A LAWYER IN A DOLLHOUSE. A couple with two children bought this 1845 house near Hudson Street in 1991 for $990,000. It didn’t especially need renovation, but the couple–a physician and an attorney–installed new bathrooms, a landscaped garden and some heavy decorations, anyway. Eight years later, they have decided to move uptown. “These are like dollhouses,” said broker Patricia Warburg Cliff of the buildings on this picturesque block in the West Village, where the price of town houses is unsinkable. “They’re not very deep. But they’re charming.” About 14 people saw the place before a divorced lawyer, also with two kids, came by. Over a drink, the sellers and the lawyer cut a deal for $1.625 million. For the new bachelor, “dollhouse” isn’t exactly what he had in mind. He will start by toning down the Laura Ashley accouterments. Broker: Douglas Elliman (Patricia Warburg Cliff).

SOHO

471 West Broadway

Two-bed, one-bath, 1,800-square-foot prewar co-op loft.

Asking: $799,000. Selling: $765,000.

Charges: $600; 40 percent tax-deductible.
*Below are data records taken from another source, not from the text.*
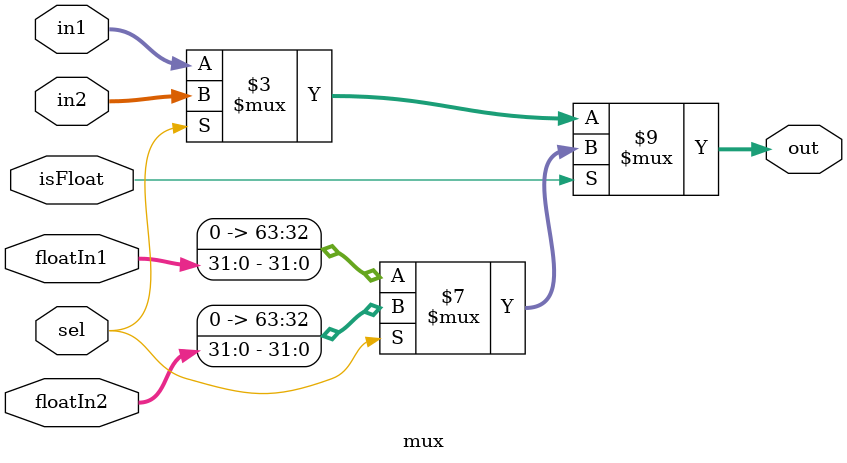
<source format=v>
`timescale 1ns / 1ps
module mux(
    input wire [63:0] in1,           // Integer input 1
    input wire [63:0] in2,           // Integer input 2
    input wire [31:0] floatIn1,      // Floating-point input 1
    input wire [31:0] floatIn2,      // Floating-point input 2
    input wire sel,                  // Select signal
    input wire isFloat,              // Data type selector: 1 = Floating-point, 0 = Integer
    output reg [63:0] out            // Output
);
    always @(*) begin
        if (isFloat) begin
            // Handle floating-point data
            if (sel)
                out <= {32'b0, floatIn2}; // Zero-extend 32-bit floating-point input 2
            else
                out <= {32'b0, floatIn1}; // Zero-extend 32-bit floating-point input 1
        end else begin
            // Handle integer data
            if (sel)
                out <= in2;
            else
                out <= in1;
        end
    end
endmodule

//module mux(
//    input wire [63:0] in1, 
//    input wire [63:0] in2, 
//    input wire sel,
//    output reg [63:0] out
//);
//    always @(in1 or in2 or sel) begin
//        if (sel)
//            out <= in2;
//        else
//            out <= in1;
//    end
//endmodule


</source>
Time on the market: one month.

VIOLINIST ON THE ROOF. With David Bowie plunking down nearly $4 million for a couple of condos on Lafayette and Houston streets, a SoHo penthouse selling for $765,000 seems insufferable. (Or maybe it’s the other way around.) But in this case, there are several flights of stairs involved. And for the woman who will move into this 1,800-square-foot, fourth-floor co-op, there’s a piano that has to be transported from Washington, D.C. Broker Viviane El-Yachar believes that the upstairs hike is discouragement enough against any significant renovations on the space. Luckily, the seller added skylights and central air-conditioning–and the apartment comes with exclusive rights to the roof. Broker: Corcoran (Viviane El-Yachar).